Three years after closing a record-breaking $320m private financing Immunocore is having a personnel crisis. The shock departure in February of its chief executive, Eliot Forster, has had a contagious effect, with various other execs, including chief medical and business officers and the finance director, swiftly following.
Fortunately Immunocore counts Glaxosmithkline among its partners, and this alliance has yielded an asset that today began its first clinical trial. This could provide a neat hook on which to hang the Immunocore investment case as the company seeks its next tranche of financing.
“We are exploring fund raising at the moment,” Andrew Hotchkiss, who joined the group last October as chief commercial officer before taking on the interim chief executive role on Mr Forster’s departure, told Vantage this morning.
However, he would not be drawn on how much of the $320m series A – back in 2015 the largest private financing ever for a European biotech – remained in the bank. Immunocore got “up to” $40m from the Gates Foundation in September, and Mr Hotchkiss said: “We are fully funded to achieve all our near-term goals.”
These goals now include funding a 63-subject phase I study of the Glaxo-partnered IMCnyeso, a soluble T-cell receptor asset targeting the same epitope on the related NY-ESO-1 and LAGE-1A antigens. After phase I ends, Mr Hotchkiss said, Glaxo can elect to take this asset on fully.
It will soon become clear if this is a sufficient endorsement to spur financing interest. Mr Forster’s departure was rumoured to have been linked to aborted financing plans earlier this year, though Mr Hotchkiss rejected the connection, stating: “Eliot decided, with the board, that he’d achieved all he wanted to achieve here.”
In May Immunocore’s chief business officer, Eva Lotta-Allan, left to become chairman of C4X Discovery, and the following month saw the departure of Christina Coughlin, chief medical officer, who now has this role at Tmunity. Namir Hassan, vice-president and director of translational R&D, left Immunocore in July, and is now chief science officer at Zelluna Immunotherapy.
According to a social media post by Immunocore’s former health and safety assistant there have been redundancies also. And the most recent bombshell came last month, when the chief financial officer, Paul Fry, announced his decision to step down in October to head up finance at Vectura.
Mr Hotchkiss denied that there was a mass exodus from Immunocore. “Everyone has individual reasons,” he said, adding that rapid expansion was often accompanied by leadership changes, which he put down to “growing pains”.
Still, personnel might not be Immunocore’s only concern. Glaxo recently took over development of Adaptimmune’s engineered T-cell receptor asset GSK3377794, which also targets NY-ESO-1; it is likely that the big pharma company might soon have to choose between Adaptimmune and Immunocore.

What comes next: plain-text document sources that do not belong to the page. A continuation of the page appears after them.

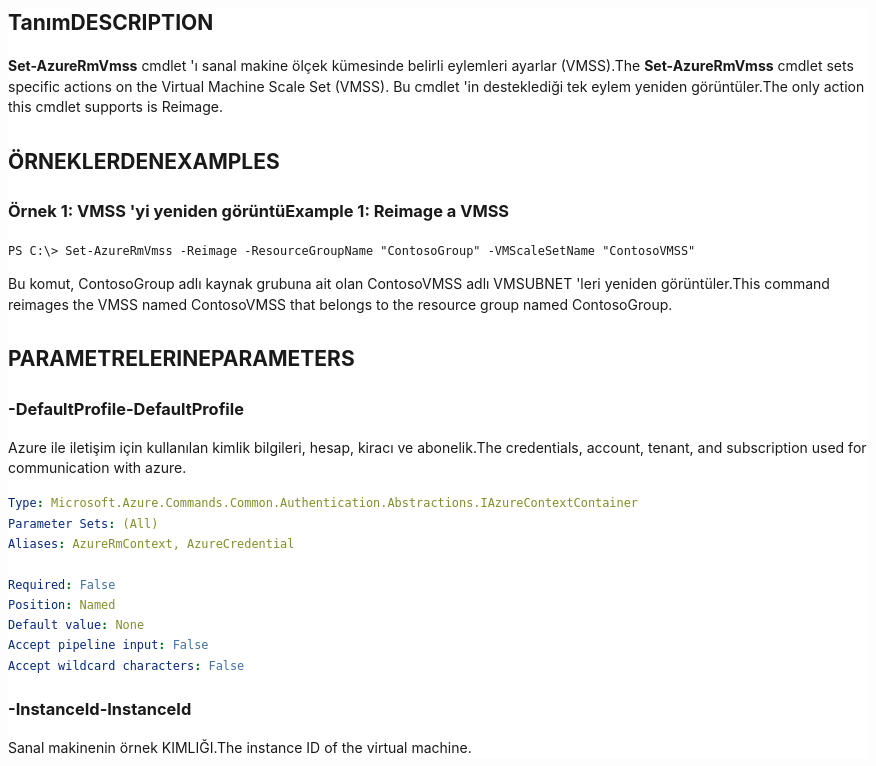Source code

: ## <span data-ttu-id="c9cc3-107">Tanım</span><span class="sxs-lookup"><span data-stu-id="c9cc3-107">DESCRIPTION</span></span>
<span data-ttu-id="c9cc3-108">**Set-AzureRmVmss** cmdlet 'ı sanal makine ölçek kümesinde belirli eylemleri ayarlar (VMSS).</span><span class="sxs-lookup"><span data-stu-id="c9cc3-108">The **Set-AzureRmVmss** cmdlet sets specific actions on the Virtual Machine Scale Set (VMSS).</span></span>
<span data-ttu-id="c9cc3-109">Bu cmdlet 'in desteklediği tek eylem yeniden görüntüler.</span><span class="sxs-lookup"><span data-stu-id="c9cc3-109">The only action this cmdlet supports is Reimage.</span></span>

## <span data-ttu-id="c9cc3-110">ÖRNEKLERDEN</span><span class="sxs-lookup"><span data-stu-id="c9cc3-110">EXAMPLES</span></span>

### <span data-ttu-id="c9cc3-111">Örnek 1: VMSS 'yi yeniden görüntü</span><span class="sxs-lookup"><span data-stu-id="c9cc3-111">Example 1: Reimage a VMSS</span></span>
```
PS C:\> Set-AzureRmVmss -Reimage -ResourceGroupName "ContosoGroup" -VMScaleSetName "ContosoVMSS"
```

<span data-ttu-id="c9cc3-112">Bu komut, ContosoGroup adlı kaynak grubuna ait olan ContosoVMSS adlı VMSUBNET 'leri yeniden görüntüler.</span><span class="sxs-lookup"><span data-stu-id="c9cc3-112">This command reimages the VMSS named ContosoVMSS that belongs to the resource group named ContosoGroup.</span></span>

## <span data-ttu-id="c9cc3-113">PARAMETRELERINE</span><span class="sxs-lookup"><span data-stu-id="c9cc3-113">PARAMETERS</span></span>

### <span data-ttu-id="c9cc3-114">-DefaultProfile</span><span class="sxs-lookup"><span data-stu-id="c9cc3-114">-DefaultProfile</span></span>
<span data-ttu-id="c9cc3-115">Azure ile iletişim için kullanılan kimlik bilgileri, hesap, kiracı ve abonelik.</span><span class="sxs-lookup"><span data-stu-id="c9cc3-115">The credentials, account, tenant, and subscription used for communication with azure.</span></span>

```yaml
Type: Microsoft.Azure.Commands.Common.Authentication.Abstractions.IAzureContextContainer
Parameter Sets: (All)
Aliases: AzureRmContext, AzureCredential

Required: False
Position: Named
Default value: None
Accept pipeline input: False
Accept wildcard characters: False
```

### <span data-ttu-id="c9cc3-116">-InstanceId</span><span class="sxs-lookup"><span data-stu-id="c9cc3-116">-InstanceId</span></span>
<span data-ttu-id="c9cc3-117">Sanal makinenin örnek KIMLIĞI.</span><span class="sxs-lookup"><span data-stu-id="c9cc3-117">The instance ID of the virtual machine.</span></span>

Mr Hotchkiss stressed that all programmes were on track. Immunocore’s lead project, IMCgp100, is in pivotal studies for uveal melanoma, and two other wholly owned assets, IMC-C103C and IMC-F106C, targeting undisclosed antigens, should enter the clinic in the next 18 months.
“The company is transitioning from early research into becoming a fully integrated biotech,” said Mr Hotchkiss. If IMCgp100 generates good pivotal data the plan is to commercialise it in early 2020.
The increased clinical push is understandable given that Immunocore is seeking more funds, and here the UK financier Neil Woodford will play a pivotal role. Mr Woodford’s beleaguered Woodford Patient Capital Trust derives 5.32% of its value from Immunocore, having provided a big chunk of the $320m series A.
The fund’s gross asset value is $1.16bn, and its last reported Immunocore stake is 6.7%, implying that Immunocore is being carried at a $920m valuation. One of the fears is that a future raise might have to be done as a down round – at a valuation below the carried value.
This might result in Mr Woodford recording a loss on his fund’s holding, a scenario he would likely rather avoid.